**TASK BRIEF:** Copy every row below word for word, omitting the pictures.

**EXERCISE INPUTS:**

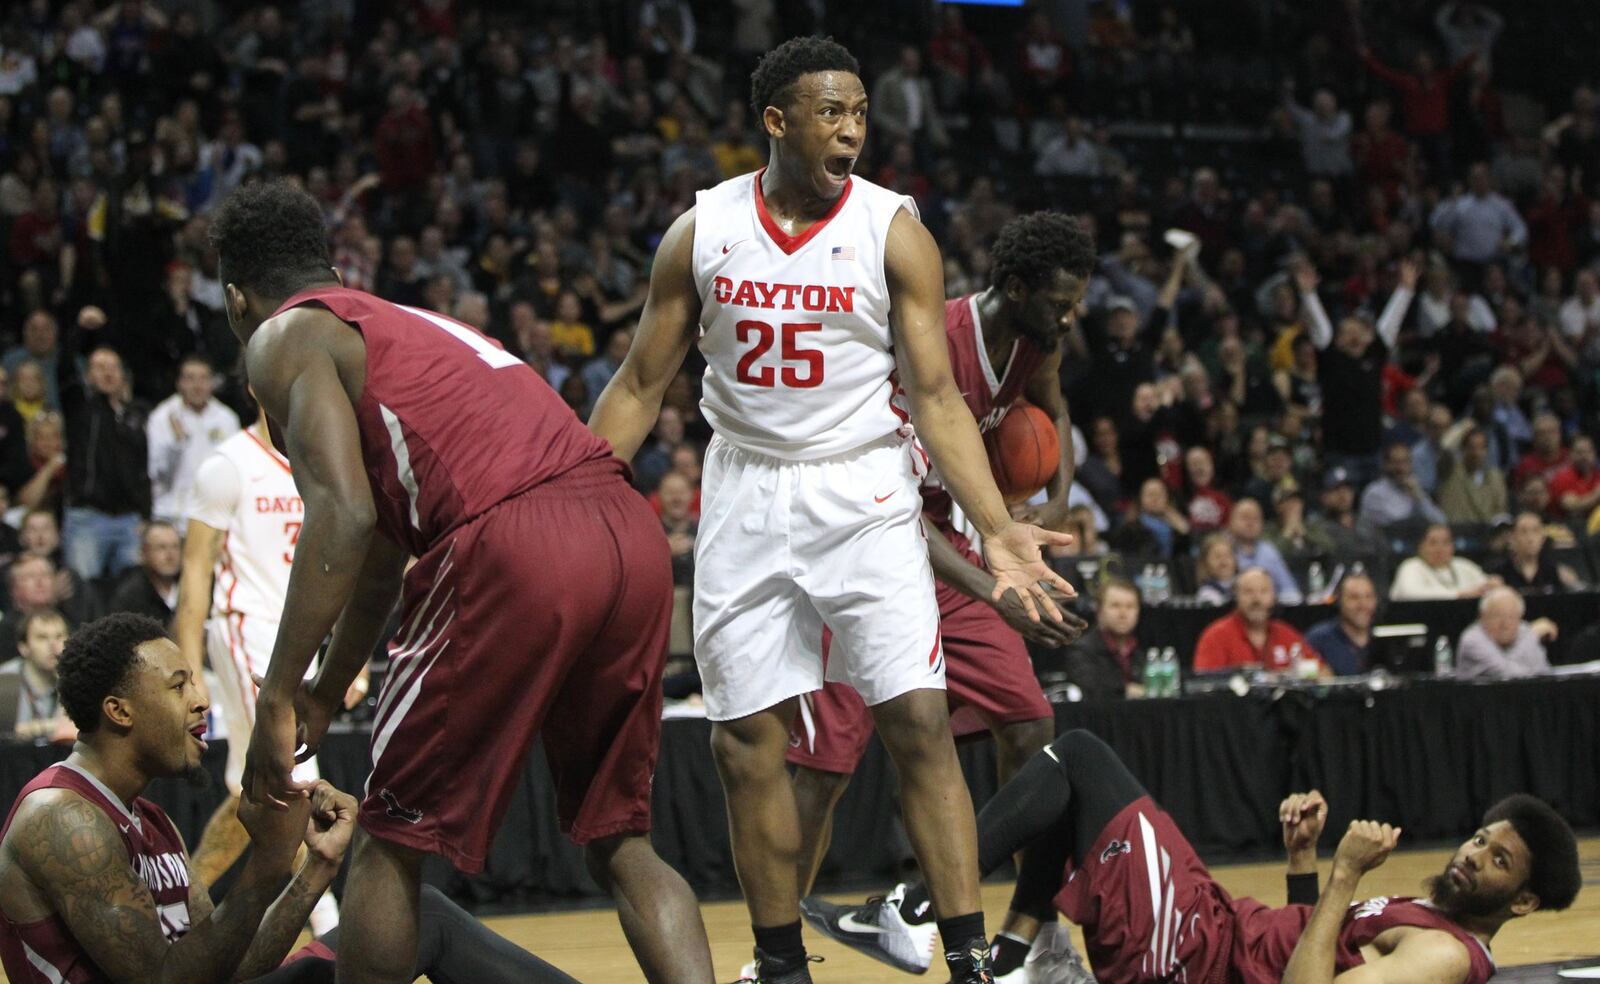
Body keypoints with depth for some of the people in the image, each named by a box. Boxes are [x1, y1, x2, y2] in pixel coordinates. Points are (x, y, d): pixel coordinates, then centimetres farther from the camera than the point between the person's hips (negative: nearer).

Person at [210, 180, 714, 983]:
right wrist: (325, 696, 53)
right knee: (618, 839, 18)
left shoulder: (285, 338, 10)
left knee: (393, 840, 10)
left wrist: (277, 699, -6)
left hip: (513, 544, -7)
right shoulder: (413, 324, 35)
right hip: (631, 533, 7)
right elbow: (381, 551, 43)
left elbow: (344, 517, -8)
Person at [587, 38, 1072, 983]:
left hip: (863, 494, -2)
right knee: (748, 740, 4)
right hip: (745, 494, 2)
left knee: (920, 719, -10)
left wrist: (998, 529, -19)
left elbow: (937, 398, -8)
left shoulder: (894, 231, -7)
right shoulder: (701, 232, -2)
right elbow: (641, 387, 6)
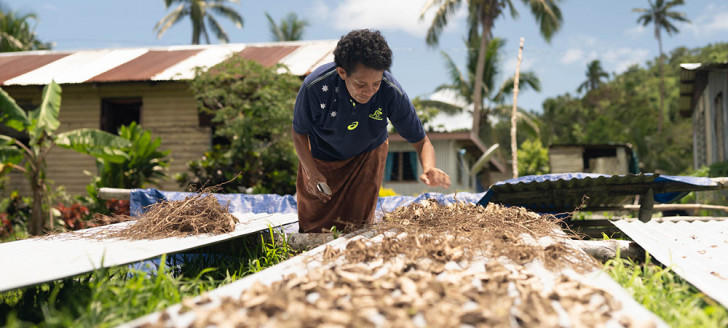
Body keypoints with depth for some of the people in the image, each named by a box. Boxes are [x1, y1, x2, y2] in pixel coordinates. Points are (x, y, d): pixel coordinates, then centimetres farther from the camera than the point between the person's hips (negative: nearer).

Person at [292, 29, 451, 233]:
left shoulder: (391, 92, -34)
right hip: (321, 156, 0)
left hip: (367, 155, 1)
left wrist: (429, 169, -44)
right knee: (313, 225, 11)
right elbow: (299, 132, -15)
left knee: (357, 224, 8)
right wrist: (311, 172, -24)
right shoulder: (315, 87, -36)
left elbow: (420, 141, -23)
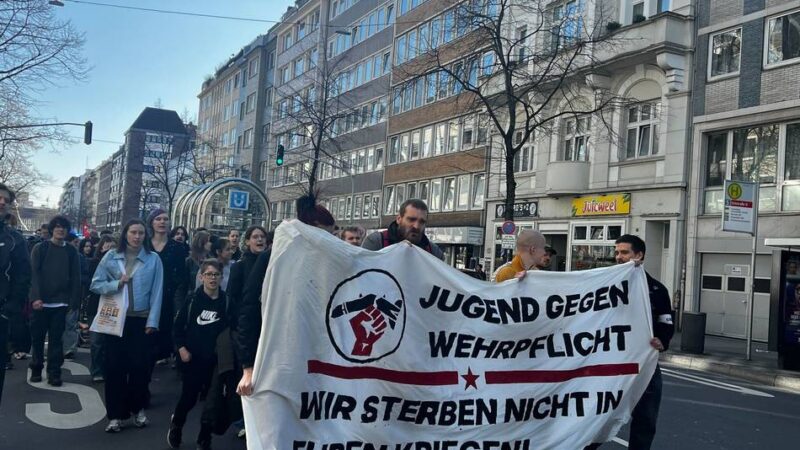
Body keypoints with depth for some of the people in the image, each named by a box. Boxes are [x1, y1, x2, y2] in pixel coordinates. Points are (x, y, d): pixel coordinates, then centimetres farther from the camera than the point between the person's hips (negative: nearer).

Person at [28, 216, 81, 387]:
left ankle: (54, 372, 8)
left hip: (61, 303, 1)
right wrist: (36, 297, -18)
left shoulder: (71, 251, 6)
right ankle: (36, 369, 22)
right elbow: (34, 274, -6)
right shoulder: (40, 248, 2)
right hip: (41, 301, 0)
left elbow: (76, 278, 4)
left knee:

**PROBLEM SOLUTION:**
Body keypoints with depth for some of the people in the image, each named by a box. Boxes are [x1, y1, x2, y2] in pixel coordinates. Points are (x, y, d): pixel coordinates, then centimetres farther from the camera than the point between the person's hips (negative: nearer).

Person at [210, 180, 714, 983]:
right wrist: (325, 696, 53)
right knee: (618, 839, 18)
left shoulder: (285, 338, 10)
left knee: (393, 840, 10)
left wrist: (277, 699, -6)
left hip: (513, 544, -7)
right shoulder: (413, 324, 35)
right hip: (631, 533, 7)
right elbow: (381, 551, 43)
left elbow: (344, 517, -8)
Person at [587, 38, 1072, 983]:
left hip: (863, 494, -2)
right knee: (748, 740, 4)
right hip: (745, 494, 2)
left knee: (920, 719, -10)
left wrist: (998, 529, -19)
left elbow: (937, 398, -8)
left shoulder: (894, 231, -7)
right shoulder: (701, 232, -2)
right elbow: (641, 387, 6)
Body keypoints with depth for some of the people in the image, each named by a box. Boxes are [x1, y1, x2, y2] in pixel coordinates. Points are (x, y, d): pixel coordinates, then centimetres farther from the camera than the point between the person's hips (negative: nearer).

Person at [292, 29, 451, 233]:
left shoulder: (391, 92, -34)
right hip: (321, 156, 0)
left hip: (367, 155, 1)
left wrist: (429, 169, -44)
right knee: (313, 225, 11)
right elbow: (299, 132, -15)
left knee: (357, 224, 8)
right wrist: (311, 172, -24)
right shoulder: (315, 87, -36)
left elbow: (420, 141, -23)
Body keypoints with depth for some of the people in the image, each named by a box. Boxes are [x1, y1, x2, y2] in pixel coordinates. Points are (x, y, d): pixel coordinates, then centimetres farther from the camera than the point between the person's hips (negative: nearer).

Person at [28, 216, 81, 387]:
left ankle: (54, 372, 8)
left hip: (61, 303, 1)
right wrist: (36, 297, -18)
left shoulder: (71, 251, 6)
right ankle: (36, 369, 22)
right elbow: (34, 274, -6)
right shoulder: (40, 248, 2)
right hip: (41, 301, 0)
left elbow: (76, 278, 4)
left knee:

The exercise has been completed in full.